I would advise anyone considering this route: understand what you're getting yourself into.

Teaching in NYC public schools is not for skin-thinned idealists.

This program aims to get certified teachers to teach in the city's struggling schools: you will not be teaching calculus to future Nobel laureates at Stuyvesant. Add to that the very, very poor pay and the very high cost of living in New York City.

I have nothing but admiration for people willing to teach in New York City's public schools, but, though it is a service to the community, it is a very tough job. Assess this program very critically. Make sure you do a complete assessment of your current financial position, as well as a cost of living assessment for New York City.

Make sure you understand the ways in which both the teachers' union and the city bureaucracy can and will work against you and your efforts.

Be skeptical.
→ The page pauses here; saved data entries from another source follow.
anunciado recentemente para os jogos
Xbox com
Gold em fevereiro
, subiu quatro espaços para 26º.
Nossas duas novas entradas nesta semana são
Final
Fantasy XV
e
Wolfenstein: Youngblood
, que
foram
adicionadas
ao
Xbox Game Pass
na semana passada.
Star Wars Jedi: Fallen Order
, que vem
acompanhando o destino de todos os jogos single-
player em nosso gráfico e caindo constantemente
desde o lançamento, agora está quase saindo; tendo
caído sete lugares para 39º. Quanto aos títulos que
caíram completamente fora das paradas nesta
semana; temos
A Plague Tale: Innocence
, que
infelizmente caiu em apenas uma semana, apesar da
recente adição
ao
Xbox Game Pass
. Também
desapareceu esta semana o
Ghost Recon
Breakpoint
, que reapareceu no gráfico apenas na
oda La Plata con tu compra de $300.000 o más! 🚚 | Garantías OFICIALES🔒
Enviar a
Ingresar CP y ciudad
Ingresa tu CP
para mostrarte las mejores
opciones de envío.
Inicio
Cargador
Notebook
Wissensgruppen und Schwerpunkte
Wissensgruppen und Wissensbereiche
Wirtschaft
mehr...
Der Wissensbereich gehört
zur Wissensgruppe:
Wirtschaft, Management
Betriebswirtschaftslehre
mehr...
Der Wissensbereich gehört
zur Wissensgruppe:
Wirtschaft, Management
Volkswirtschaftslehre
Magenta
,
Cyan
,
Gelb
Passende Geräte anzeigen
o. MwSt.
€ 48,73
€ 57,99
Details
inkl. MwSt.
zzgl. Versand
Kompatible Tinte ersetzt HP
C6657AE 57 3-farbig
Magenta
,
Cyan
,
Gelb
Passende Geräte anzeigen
Be very, very skeptical and make sure you know what you are getting yourself into. This is not suburban idyll.

(Disclosure: I am not a current or former teacher in New York City. I am, however, the former spouse of a New York City public school teacher, and I saw daily the demoralizing effects of the New York City public school system.)

Dave-

In my experience with public schools (and despite not being a teacher, I have a lot of experience with public schools), this is true of most of them, though I'm sure it's worse in the largest systems. I knew very early on that I could never be a teacher, certainly not in a public school. When I coached debate while I was in college, the school principal tried many times to talk me into going into teaching. I said, "Absolutely not. If I was a real teacher here and not a coach, you'd fire me in a week." Even at 19, I knew that. I could tell stories all night long about the mind-numbing mediocrity you have to deal with and the stupid wars to protect one's turf. No thanks. But it's still an important job and there are people who are good at it and who enjoy it despite the bureaucratic difficulties.

It is an important job. No doubt about that. I just think people who express interest in it should approach it critically.

Stories are legion about idealistic people coming to teach in the NYC public school system and then being turned off from teaching entirely by the experience.

No recruiter will be honest with a potential hire about what it means to teach for New York City. As I say, there are many who can do the job quite fine. But there are also many who underestimate the difficulties that NYC's public school system poses.